Story at a glance
- Old Town Alexandria recently removed a well known Confederate statue "Appomattox."
- The statue is reportedly owned by the group The United Daughters of the Confederacy.
Attention on the presence of Confederate statues across the nation has been renewed amid protests following the death of George Floyd at the hands of Minneapolis police, and now, one of those statues has been removed a month ahead of schedule.
In Old Town Alexandria, outside of Washington, D.C., the statue named “Appomattox” was removed on Tuesday morning by the United Daughters of the Confederacy.
Alexandria, like all great cities, is constantly changing and evolving. pic.twitter.com/CZTjlOkpfT— Justin Wilson (@justindotnet) June 2, 2020
CNN reports that the controversial monument, which was installed in 1889, was meant to honor Confederate soldiers from Alexandria, with its back intentionally turned to the North.
A spokesperson for the city told reporters at CNN that “the owner of the statue notified the City yesterday that they would remove the statue this morning.”
WHAT YOU NEED TO KNOW ABOUT CORONAVIRUS RIGHT NOW
In a statement published on the United Daughters of the Confederacy's website on Dec. 1, 2018, the organization said that although it “totally denounces any individual or group that promotes racial divisiveness or white supremacy,” it wants to continue to honor the memory of fallen Confederate soldiers.

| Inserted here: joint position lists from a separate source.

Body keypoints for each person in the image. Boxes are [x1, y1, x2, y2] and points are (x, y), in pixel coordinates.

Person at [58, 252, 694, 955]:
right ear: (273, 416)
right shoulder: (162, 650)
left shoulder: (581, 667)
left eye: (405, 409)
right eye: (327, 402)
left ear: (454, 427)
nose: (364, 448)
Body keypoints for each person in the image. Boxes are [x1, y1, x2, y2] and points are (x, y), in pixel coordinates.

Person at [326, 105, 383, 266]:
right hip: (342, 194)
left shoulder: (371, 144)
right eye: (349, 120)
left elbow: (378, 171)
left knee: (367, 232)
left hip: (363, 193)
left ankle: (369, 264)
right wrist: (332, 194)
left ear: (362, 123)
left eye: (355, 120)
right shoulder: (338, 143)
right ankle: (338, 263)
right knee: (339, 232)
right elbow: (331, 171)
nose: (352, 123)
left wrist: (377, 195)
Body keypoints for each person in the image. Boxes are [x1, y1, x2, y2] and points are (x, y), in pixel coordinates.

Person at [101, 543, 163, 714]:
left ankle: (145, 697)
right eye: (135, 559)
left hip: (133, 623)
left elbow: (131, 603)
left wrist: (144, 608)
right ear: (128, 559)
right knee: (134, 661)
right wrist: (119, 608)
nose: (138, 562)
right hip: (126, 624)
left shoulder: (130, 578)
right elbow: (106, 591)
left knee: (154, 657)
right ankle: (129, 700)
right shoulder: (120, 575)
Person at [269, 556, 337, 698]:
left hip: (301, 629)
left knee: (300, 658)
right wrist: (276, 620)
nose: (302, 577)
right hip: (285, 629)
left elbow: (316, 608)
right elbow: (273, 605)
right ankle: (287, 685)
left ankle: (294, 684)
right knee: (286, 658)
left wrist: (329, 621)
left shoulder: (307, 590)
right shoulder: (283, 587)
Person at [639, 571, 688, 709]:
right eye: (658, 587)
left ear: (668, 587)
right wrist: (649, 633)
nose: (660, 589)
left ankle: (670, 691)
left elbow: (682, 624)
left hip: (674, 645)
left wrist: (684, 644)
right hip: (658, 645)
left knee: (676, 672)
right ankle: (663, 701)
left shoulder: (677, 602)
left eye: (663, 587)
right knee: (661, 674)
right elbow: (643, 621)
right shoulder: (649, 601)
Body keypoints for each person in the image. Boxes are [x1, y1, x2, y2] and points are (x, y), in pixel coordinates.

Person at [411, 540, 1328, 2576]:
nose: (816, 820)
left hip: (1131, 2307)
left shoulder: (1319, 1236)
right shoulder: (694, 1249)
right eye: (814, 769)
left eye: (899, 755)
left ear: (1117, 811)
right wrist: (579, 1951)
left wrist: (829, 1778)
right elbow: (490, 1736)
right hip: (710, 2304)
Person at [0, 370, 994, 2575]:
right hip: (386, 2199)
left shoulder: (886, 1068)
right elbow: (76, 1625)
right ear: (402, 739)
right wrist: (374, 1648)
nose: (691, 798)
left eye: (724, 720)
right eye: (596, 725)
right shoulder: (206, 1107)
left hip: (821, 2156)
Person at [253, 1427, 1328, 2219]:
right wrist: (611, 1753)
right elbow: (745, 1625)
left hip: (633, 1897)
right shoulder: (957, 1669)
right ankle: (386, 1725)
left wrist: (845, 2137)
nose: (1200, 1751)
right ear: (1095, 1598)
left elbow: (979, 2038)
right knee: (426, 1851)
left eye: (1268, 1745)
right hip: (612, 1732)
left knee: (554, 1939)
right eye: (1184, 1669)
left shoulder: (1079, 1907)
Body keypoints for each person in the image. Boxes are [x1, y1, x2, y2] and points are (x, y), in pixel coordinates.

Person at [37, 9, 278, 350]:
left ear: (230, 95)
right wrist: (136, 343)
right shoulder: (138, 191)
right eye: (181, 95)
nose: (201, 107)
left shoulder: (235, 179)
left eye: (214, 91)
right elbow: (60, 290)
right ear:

“We are saddened that some people find anything connected with the Confederacy to be offensive. Our Confederate ancestors were and are Americans. We as an organization do not sit in judgment of them nor do we impose the standards of the 21st century on these Americans of the 19th century,” the statement reads.
The United Daughters of the Confederacy did not respond to The Hill's request for comment in time for publication.
As a state, Virginia has recently taken legislative steps to walk back its memorials honoring its Confederate heritage. In February, the state legislature abolished as a state holiday Lee-Jackson Day, which was named for two prominent Confederate generals, Robert E. Lee and Thomas “Stonewall” Jackson.
Other states, such as Alabama, have seen Confederate statues come down during the current protests against police brutality and racial inequality. In Birmingham, a statue of former Confederate Navy Captain Thomas Linn was torn down.